Robots, virtual doctors, and more: How these hospitals are 'automating the mundane'

Reimbursement challenges still remain

Toronto-based Humber River Hospital has had great success with its "all-digital" hospital, where robots deliver everything from blood samples to lunch trays, Beth Kutscher writes for Modern Healthcare.

The 656-bed, $1.8 billion facility, which opened in October 2015, has more than 700 human employees who work alongside automated robots that help complete daily tasks. Robots sort medication, deliver food, and transport blood samples from patients to the lab.

The tech investments go beyond robots roaming the halls. Nearly 75 percent of the hospital's behind-the-scenes operations, including laundry and food delivery, are automated.

By "automating the mundane," says Munzoor Shaikh, a health care consultant, hospitals can see immediate cost savings. Automating pharmacies and supply chains not only decreases costs; it can increase patient safety by eliminating human errors.

A growing trend

Other hospitals are starting to dip their toes in the digital waters.

University of Southern California's Roski Eye Institute will be among the first providers to pair patients with "virtual doctors" in virtual-reality simulations.

The virtual doctors are lifelike models based on real human specialists, but they're driven by software similar to Apple's Siri voice assistant. The software can recognize parts of a question and provide information based on what it hears, including details about complications and side effects of certain medications.

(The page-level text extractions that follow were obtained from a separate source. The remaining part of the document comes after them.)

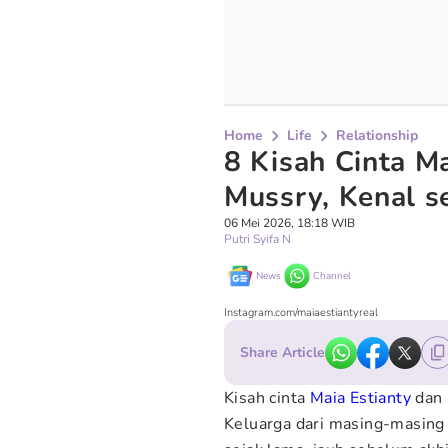
Home
Life
Relationship
8 Kisah Cinta M
Mussry, Kenal se
06 Mei 2026, 18:18 WIB
Putri Syifa N
News
Channel
Instagram.com/maiaestiantyreal
Share Article
Kisah cinta
Maia Estianty
dan
Keluarga dari masing-masing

At Memorial Sloan Kettering Cancer Center, meanwhile, "you might consider the building itself as technology," says Brett Simon, director of Sloan Kettering's new surgery center.

The short-stay facility uses technology to help patients recover from surgery more quickly. Real-time locating tools allow clinicians to see how often a patient is walking, which helps them assess the patient's recovery timeline and progress toward rehab goals.

In the coming months, Sloan Kettering also plans to release a smartphone app that will allow patients to send secure texts and photo messages to their providers. Staff can then reach out to patients whom they consider at risk of an adverse event.

Challenges

Going fully digital can be an expensive investment. Many health systems can afford to implement advanced technologies only because they pay for them through their own insurance plans.

"Medicare doesn't pay for any of this," says Colorado-based Centura Health's telehealth director Samantha Lippolis. "It's a tough ROI" (Kutscher, Modern Healthcare, 4/30).